Cinema com Rapadura

OPINIÃO   sexta-feira, 19 de abril de 2013

Uma Garrafa no Mar de Gaza (2011): um olhar raso sobre um conflito profundo

Abordando os conflitos na faixa de Gaza de maneira superficial, o longa tenta aproximação com o público jovem, mas esbarra na falta de contextualização.

Gaza1Com o advento da internet, podemos acompanhar em tempo real as notícias mundiais, dentre elas os altos e baixos da oposição entre Israel e Palestina e seu estado quase constante de alerta. No meio da transmissão rápida de informação, é por meio de um arcaico e aleatório canal que se inicia “Uma Garrafa no Mar de Gaza”, produção francesa na qual se desenvolve uma perspectiva imparcial da luta entre as duas nações.

A narrativa tem início após um atentado realizado por um homem-bomba em Jerusalém, quando Tal (Agathe Bonitzer), uma estudante francesa que mora em Israel, pede a seu irmão que jogue uma garrafa contendo uma mensagem ao mar. A mensagem, que questiona as razões do conflito que envolve os dois países e a insegurança causada por este estado de permanente guerra, é respondida por Naim (Mahmud Shalaby), entregador de uma loja de camisetas que vive uma vida difícil e receosa à sombra de um futuro incerto perante aos ataques israelenses.

Ao começarem a se corresponder, Naim, bastante irônico em postura defensiva, desconfia da ingenuidade da mensageira da garrafa e devolve, em comentários ácidos, as investidas da estudante por um maior entendimento entre eles. Contudo, este muro é pouco a pouco quebrado e ambos relatam um ao outro suas experiências vividas dos dois lados da guerra, trocando experiências e se aproximando.

Apesar de os protagonistas buscarem maior compreensão sobre a tensão entre os seus países, o filme romantiza e descontextualiza completamente a guerra ocorrente. Em momento algum somos apresentados aos aspectos políticos ou históricos relativos ao conflito e sua origem, vivendo-o por ambos os lados e sem tomar partido, porém nunca entendendo as razões das partes envolvidas de maneira mais aprofundada, o que dá a produção um caráter raso e inocente. De maneira tão descontextualizada quanto a situação das nações, a narrativa apresenta a França e a cultura francesa de maneira heroica, colocando-a como o objetivo ideal, esquecendo-se, todavia, do crescente preconceito que assola o país.

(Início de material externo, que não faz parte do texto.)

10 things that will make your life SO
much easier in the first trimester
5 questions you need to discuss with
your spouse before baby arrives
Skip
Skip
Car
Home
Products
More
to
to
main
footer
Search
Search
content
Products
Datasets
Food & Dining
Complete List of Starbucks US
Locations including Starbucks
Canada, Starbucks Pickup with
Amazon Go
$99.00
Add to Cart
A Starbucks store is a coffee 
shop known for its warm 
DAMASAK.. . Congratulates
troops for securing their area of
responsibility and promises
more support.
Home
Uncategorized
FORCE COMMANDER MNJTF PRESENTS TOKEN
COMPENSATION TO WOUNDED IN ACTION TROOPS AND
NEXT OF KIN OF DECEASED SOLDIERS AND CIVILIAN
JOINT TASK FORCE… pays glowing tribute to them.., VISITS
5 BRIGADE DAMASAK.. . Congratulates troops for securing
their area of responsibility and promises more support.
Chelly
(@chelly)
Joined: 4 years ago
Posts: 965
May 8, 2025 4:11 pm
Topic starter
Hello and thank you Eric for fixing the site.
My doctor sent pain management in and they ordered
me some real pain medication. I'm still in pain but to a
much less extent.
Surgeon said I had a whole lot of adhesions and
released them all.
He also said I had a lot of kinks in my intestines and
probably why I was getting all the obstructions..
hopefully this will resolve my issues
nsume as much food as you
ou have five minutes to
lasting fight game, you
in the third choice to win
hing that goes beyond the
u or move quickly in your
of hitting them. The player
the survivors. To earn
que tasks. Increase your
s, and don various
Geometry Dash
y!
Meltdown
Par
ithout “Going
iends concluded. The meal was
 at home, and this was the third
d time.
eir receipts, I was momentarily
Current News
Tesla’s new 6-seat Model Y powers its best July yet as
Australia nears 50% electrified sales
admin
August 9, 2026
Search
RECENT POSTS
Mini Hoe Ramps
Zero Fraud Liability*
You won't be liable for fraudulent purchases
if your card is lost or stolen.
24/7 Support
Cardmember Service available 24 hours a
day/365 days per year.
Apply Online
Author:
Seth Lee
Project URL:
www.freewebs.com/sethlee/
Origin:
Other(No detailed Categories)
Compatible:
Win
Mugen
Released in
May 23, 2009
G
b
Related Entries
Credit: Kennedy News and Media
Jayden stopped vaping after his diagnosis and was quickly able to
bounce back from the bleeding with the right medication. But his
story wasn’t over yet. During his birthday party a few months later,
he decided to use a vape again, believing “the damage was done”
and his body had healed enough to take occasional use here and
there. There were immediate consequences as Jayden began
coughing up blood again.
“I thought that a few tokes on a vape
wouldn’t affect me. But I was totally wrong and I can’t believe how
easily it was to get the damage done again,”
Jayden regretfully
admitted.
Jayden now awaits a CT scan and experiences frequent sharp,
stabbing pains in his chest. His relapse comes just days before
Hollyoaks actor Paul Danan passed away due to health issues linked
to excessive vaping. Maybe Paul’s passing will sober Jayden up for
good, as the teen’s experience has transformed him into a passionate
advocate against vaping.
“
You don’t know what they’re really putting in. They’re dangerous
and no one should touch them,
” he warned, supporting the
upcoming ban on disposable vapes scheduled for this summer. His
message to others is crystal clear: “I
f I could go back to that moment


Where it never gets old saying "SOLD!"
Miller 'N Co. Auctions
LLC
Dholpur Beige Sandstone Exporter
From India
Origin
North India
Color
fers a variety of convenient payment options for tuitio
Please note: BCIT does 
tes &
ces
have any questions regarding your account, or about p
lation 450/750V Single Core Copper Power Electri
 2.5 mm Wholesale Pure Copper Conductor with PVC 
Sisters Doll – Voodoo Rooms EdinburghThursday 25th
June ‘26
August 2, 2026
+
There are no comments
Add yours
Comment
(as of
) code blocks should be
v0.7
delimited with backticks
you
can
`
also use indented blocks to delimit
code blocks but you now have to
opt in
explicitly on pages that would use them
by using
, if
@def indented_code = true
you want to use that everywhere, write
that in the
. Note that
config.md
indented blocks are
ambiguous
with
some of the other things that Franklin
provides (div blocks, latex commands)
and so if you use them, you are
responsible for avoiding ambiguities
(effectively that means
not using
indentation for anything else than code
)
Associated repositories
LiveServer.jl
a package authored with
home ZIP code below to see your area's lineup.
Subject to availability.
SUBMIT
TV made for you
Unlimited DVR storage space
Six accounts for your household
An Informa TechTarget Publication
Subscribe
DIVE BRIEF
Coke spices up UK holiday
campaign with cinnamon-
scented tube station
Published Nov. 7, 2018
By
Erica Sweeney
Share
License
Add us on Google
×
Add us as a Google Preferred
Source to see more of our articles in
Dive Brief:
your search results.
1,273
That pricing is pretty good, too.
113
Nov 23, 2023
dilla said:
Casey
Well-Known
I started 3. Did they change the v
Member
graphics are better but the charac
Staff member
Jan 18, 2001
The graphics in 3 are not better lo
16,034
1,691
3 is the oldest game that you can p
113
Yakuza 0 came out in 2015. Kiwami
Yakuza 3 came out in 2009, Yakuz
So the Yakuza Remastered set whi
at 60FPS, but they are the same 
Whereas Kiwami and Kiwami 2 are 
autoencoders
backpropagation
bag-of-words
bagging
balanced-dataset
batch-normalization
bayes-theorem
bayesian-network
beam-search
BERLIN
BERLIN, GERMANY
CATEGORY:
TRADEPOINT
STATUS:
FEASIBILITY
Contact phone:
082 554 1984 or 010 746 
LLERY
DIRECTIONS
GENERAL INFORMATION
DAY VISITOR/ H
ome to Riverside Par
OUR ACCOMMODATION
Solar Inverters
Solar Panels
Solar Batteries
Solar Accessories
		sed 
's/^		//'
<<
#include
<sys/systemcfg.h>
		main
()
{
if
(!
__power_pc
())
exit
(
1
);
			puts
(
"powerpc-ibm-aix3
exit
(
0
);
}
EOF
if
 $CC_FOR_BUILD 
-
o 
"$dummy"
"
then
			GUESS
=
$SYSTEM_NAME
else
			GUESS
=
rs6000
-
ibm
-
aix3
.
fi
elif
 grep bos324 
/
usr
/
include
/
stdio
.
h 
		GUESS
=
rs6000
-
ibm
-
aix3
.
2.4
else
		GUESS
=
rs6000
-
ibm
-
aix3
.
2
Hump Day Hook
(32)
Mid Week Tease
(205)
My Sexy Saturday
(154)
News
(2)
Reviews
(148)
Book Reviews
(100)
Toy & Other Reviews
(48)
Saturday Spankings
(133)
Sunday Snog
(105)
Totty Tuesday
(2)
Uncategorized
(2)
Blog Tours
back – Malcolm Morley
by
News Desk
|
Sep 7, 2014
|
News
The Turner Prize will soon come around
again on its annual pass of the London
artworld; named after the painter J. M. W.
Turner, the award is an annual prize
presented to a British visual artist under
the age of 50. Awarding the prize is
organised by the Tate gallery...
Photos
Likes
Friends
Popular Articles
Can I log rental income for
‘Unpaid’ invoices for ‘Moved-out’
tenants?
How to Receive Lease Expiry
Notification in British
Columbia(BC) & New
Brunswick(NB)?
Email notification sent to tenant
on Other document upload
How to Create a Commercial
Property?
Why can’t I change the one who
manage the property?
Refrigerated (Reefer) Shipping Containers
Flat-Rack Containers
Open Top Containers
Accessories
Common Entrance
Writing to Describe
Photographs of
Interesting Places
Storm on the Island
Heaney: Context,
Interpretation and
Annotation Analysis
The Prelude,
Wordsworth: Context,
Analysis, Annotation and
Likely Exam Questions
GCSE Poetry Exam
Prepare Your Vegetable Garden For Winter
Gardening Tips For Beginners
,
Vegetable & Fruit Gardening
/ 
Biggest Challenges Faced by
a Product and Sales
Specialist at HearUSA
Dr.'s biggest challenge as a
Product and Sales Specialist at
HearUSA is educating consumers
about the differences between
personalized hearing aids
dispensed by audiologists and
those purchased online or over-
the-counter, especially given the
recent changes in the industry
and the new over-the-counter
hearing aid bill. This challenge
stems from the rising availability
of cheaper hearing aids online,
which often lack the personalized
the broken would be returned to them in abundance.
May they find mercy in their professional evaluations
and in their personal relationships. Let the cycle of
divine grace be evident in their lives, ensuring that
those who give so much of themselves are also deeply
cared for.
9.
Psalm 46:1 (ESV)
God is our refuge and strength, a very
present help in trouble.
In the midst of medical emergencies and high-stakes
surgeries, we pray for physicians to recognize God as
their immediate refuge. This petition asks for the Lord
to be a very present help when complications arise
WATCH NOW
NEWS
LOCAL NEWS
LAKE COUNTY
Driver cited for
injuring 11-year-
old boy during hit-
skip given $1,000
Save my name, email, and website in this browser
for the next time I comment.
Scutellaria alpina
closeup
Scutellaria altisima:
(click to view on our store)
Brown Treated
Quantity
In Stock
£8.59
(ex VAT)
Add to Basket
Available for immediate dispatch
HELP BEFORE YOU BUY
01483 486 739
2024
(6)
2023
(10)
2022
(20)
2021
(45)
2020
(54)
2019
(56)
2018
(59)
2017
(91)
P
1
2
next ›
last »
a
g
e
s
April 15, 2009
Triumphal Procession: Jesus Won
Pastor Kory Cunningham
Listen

A relação de amizade dos protagonistas torna-se o fio condutor da narrativa e, como um “Romeu e Julieta” moderno, apresenta os dois em lugares e situações opostas: Tal estuda e leva uma vida confortável em Israel, indo a diversas festas com os amigos, enquanto Naim vive com sua mãe em um lar pobre e trabalha com poucas expectativas, desesperançoso com as condições em que vive. O figurino se esforça para desvendar melhor o elo entre estes personagens, mas acaba caindo em representações óbvias que enfatizam as cores das bandeiras de ambos os países: Tal, que teve a iniciativa de contato e compreensão, utiliza com frequência roupas verdes que combinam com seus cabelos ruivos, formando um padrão que representa uma ligação com a bandeira da Palestina; enquanto Naim inicialmente utiliza também um figurino com base no vermelho e verde, mas ao estabelecer ligação com a jovem franco-israelense passa a vestir tons azuis e claros, representando a bandeira de Israel e sua ligação.

O roteiro se desenvolve com base nos e-mails trocados pelos jovens, sem maiores surpresas, mas consegue criar alguns momentos de tensão (em pontos previsíveis da trama) como a presença do exército Palestino cercando Naim e principalmente ao retratar o momento de um atentado Israelense pela ótica da família Palestina. Sendo muito superficial em sua abordagem, repleto de frases feitas e diálogos por vezes forçados, principalmente entre a estudante e sua família, este ainda não desenvolve de maneira profunda os personagens, excluindo-se os protagonistas e a mãe de Naim, interpretada por Hiam Abbass.

Ao tentar estabelecer um contato entre a situação política que envolve Israel e a Palestina com o público jovem, a produção peca principalmente por inocentar o conflito e isolá-lo de um contexto maior. Tendo uma atmosfera leve em sua maior parte, devido a um roteiro superficial e uma direção de arte simplificadora, a produção francesa tem, entretanto, bons momentos em que sua inocência prejudicial nos faz enxergar um futuro mais esperançoso para as tensões da região.